WHAT IS NEEDED →
Reproduce, character for character, the lines below from the first through the one with "Careers on the Rails". Leave pictures out.

[Dataset records]
=== Begin Enclosure ===

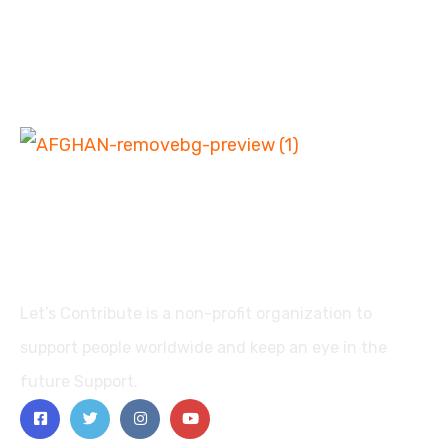
Let’s Contribute is a non-profit organization to
support people worldwide and keep an eye in the
future Support.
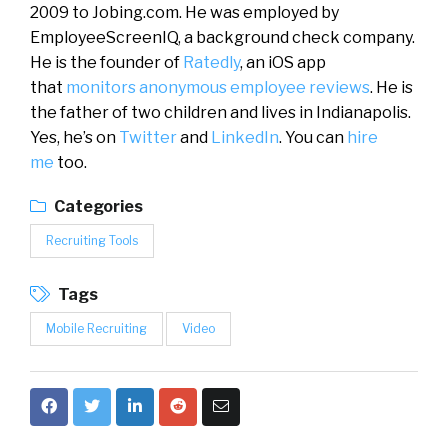
2009 to Jobing.com. He was employed by
EmployeeScreenIQ, a background check company.
He is the founder of
Ratedly
, an iOS app
that
monitors anonymous employee reviews
. He is
the father of two children and lives in Indianapolis.
Yes, he’s on
Twitter
and
LinkedIn
. You can
hire
me
too.
Categories
Recruiting Tools
Tags
Mobile Recruiting
Video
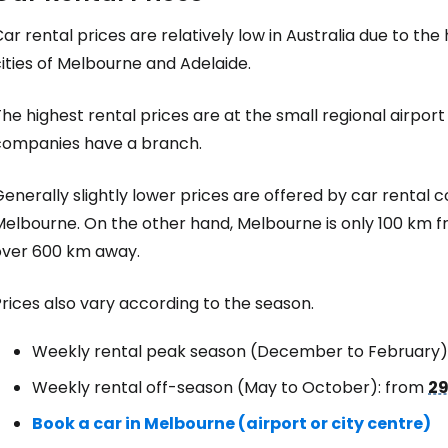
ar rental prices are relatively low in Australia due to the
ities of Melbourne and Adelaide.
he highest rental prices are at the small regional airpor
companies have a branch.
enerally slightly lower prices are offered by car rental c
Melbourne. On the other hand, Melbourne is only 100 km f
over 600 km away.
rices also vary according to the season.
Weekly rental peak season (December to February)
Weekly rental off-season (May to October): from
29
Book a car in Melbourne (airport or city centre)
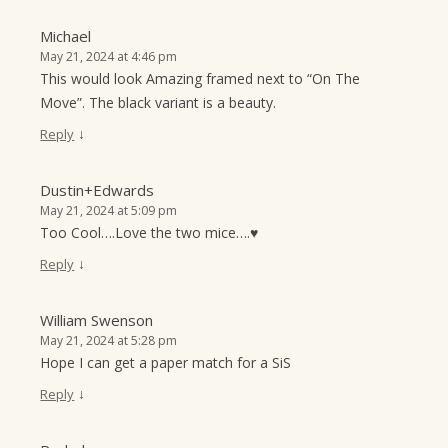
Michael
May 21, 2024 at 4:46 pm
This would look Amazing framed next to “On The
Move”. The black variant is a beauty.
↓
Reply
Dustin+Edwards
May 21, 2024 at 5:09 pm
Too Cool….Love the two mice….♥
↓
Reply
William Swenson
May 21, 2024 at 5:28 pm
Hope I can get a paper match for a SiS
↓
Reply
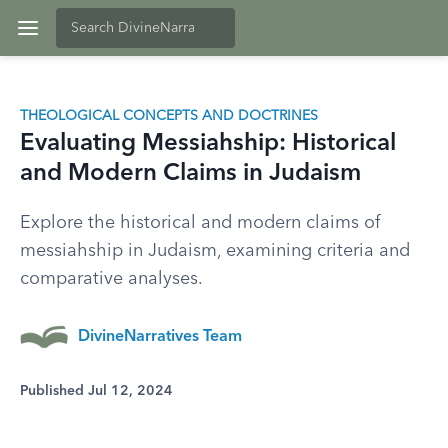
THEOLOGICAL CONCEPTS AND DOCTRINES
Evaluating Messiahship: Historical
and Modern Claims in Judaism
Explore the historical and modern claims of
messiahship in Judaism, examining criteria and
comparative analyses.
DivineNarratives Team
Published Jul 12, 2024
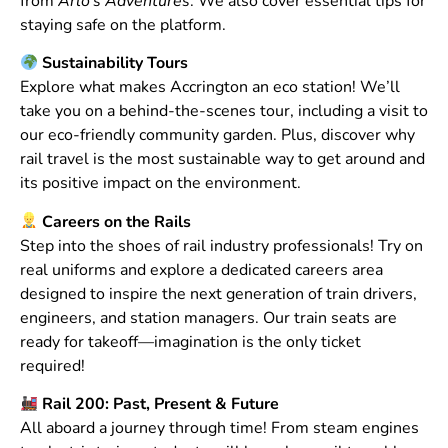
from
Arlo’s Adventures
. We also cover essential tips for
staying safe on the platform.
Sustainability Tours
Explore what makes Accrington an eco station! We’ll
take you on a behind-the-scenes tour, including a visit to
our eco-friendly community garden. Plus, discover why
rail travel is the most sustainable way to get around and
its positive impact on the environment.
Careers on the Rails
Step into the shoes of rail industry professionals! Try on
real uniforms and explore a dedicated careers area
designed to inspire the next generation of train drivers,
engineers, and station managers. Our train seats are
ready for takeoff—imagination is the only ticket
required!
Rail 200: Past, Present & Future
All aboard a journey through time! From steam engines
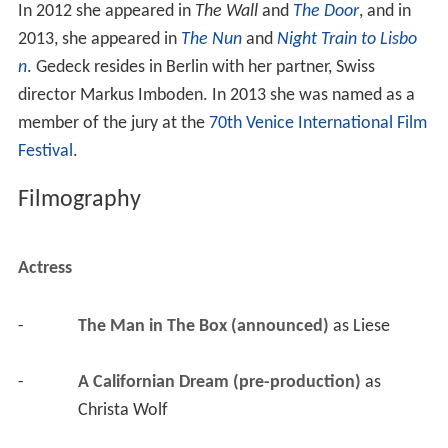
In 2012 she appeared in
The Wall
and
The Door
, and in
2013, she appeared in
The Nun
and
Night Train to Lisbo
n
. Gedeck resides in Berlin with her partner, Swiss
director Markus Imboden. In 2013 she was named as a
member of the jury at the
70th Venice International Film
Festival
.
Filmography
Actress
-
The Man in The Box (announced)
 as 
Liese
-
A Californian Dream (pre-production)
 as 
Christa Wolf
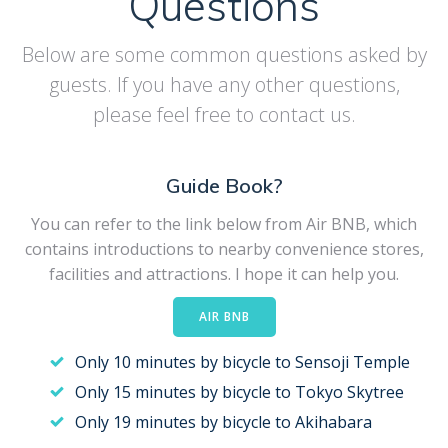
Questions
Below are some common questions asked by
guests. If you have any other questions,
please feel free to contact us.
Guide Book?
You can refer to the link below from Air BNB, which
contains introductions to nearby convenience stores,
facilities and attractions. I hope it can help you.
AIR BNB
Only 10 minutes by bicycle to Sensoji Temple
Only 15 minutes by bicycle to Tokyo Skytree
Only 19 minutes by bicycle to Akihabara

=== End Enclosure ===

ANSWER SPACE →
Let’s Contribute is a non-profit organization to
support people worldwide and keep an eye in the
future Support.
2009 to Jobing.com. He was employed by
EmployeeScreenIQ, a background check company.
He is the founder of
Ratedly
, an iOS app
that
monitors anonymous employee reviews
. He is
the father of two children and lives in Indianapolis.
Yes, he’s on
Twitter
and
LinkedIn
. You can
hire
me
too.
Categories
Recruiting Tools
Tags
Mobile Recruiting
Video
ar rental prices are relatively low in Australia due to the
ities of Melbourne and Adelaide.
he highest rental prices are at the small regional airpor
companies have a branch.
enerally slightly lower prices are offered by car rental c
Melbourne. On the other hand, Melbourne is only 100 km f
over 600 km away.
rices also vary according to the season.
Weekly rental peak season (December to February)
Weekly rental off-season (May to October): from
29
Book a car in Melbourne (airport or city centre)
Michael
May 21, 2024 at 4:46 pm
This would look Amazing framed next to “On The
Move”. The black variant is a beauty.
↓
Reply
Dustin+Edwards
May 21, 2024 at 5:09 pm
Too Cool….Love the two mice….♥
↓
Reply
William Swenson
May 21, 2024 at 5:28 pm
Hope I can get a paper match for a SiS
↓
Reply
THEOLOGICAL CONCEPTS AND DOCTRINES
Evaluating Messiahship: Historical
and Modern Claims in Judaism
Explore the historical and modern claims of
messiahship in Judaism, examining criteria and
comparative analyses.
DivineNarratives Team
Published Jul 12, 2024
from
Arlo’s Adventures
. We also cover essential tips for
staying safe on the platform.
Sustainability Tours
Explore what makes Accrington an eco station! We’ll
take you on a behind-the-scenes tour, including a visit to
our eco-friendly community garden. Plus, discover why
rail travel is the most sustainable way to get around and
its positive impact on the environment.
Careers on the Rails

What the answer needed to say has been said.